Data for review START

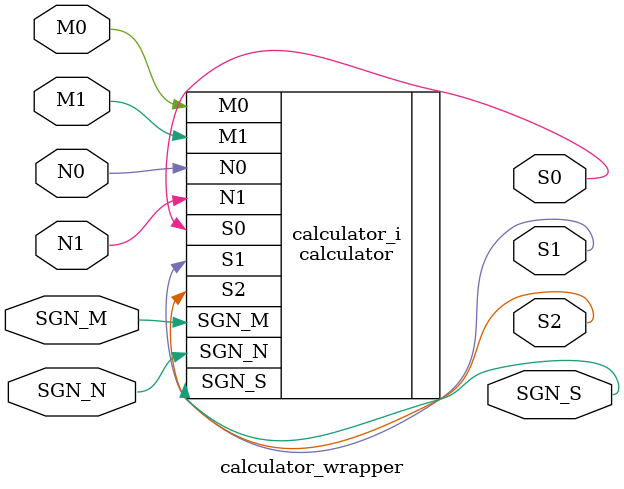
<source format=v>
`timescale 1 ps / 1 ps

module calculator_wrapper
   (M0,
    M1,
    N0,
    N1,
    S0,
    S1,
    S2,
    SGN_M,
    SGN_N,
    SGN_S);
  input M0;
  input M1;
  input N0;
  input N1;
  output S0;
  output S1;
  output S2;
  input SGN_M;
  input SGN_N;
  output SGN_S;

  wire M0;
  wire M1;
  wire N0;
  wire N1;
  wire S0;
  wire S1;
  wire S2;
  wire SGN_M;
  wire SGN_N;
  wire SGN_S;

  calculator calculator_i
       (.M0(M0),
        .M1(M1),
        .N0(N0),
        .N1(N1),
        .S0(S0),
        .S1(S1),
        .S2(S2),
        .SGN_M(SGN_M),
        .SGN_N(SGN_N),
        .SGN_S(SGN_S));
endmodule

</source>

Data for review END
Data for review START

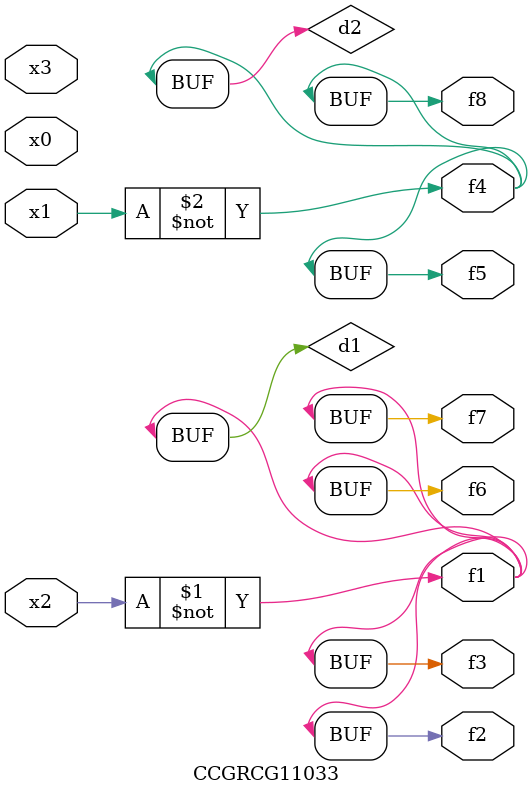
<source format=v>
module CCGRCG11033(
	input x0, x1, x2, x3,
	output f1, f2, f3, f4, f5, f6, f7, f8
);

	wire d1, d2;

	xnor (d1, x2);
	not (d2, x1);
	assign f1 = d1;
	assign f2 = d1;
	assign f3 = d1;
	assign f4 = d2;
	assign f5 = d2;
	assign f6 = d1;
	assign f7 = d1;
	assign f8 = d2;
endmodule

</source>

Data for review END

#### Problem
Look for the string "wire" in the records, and copy every line where it is found.

#### Expected answer
  wire M0;
  wire M1;
  wire N0;
  wire N1;
  wire S0;
  wire S1;
  wire S2;
  wire SGN_M;
  wire SGN_N;
  wire SGN_S;
	wire d1, d2;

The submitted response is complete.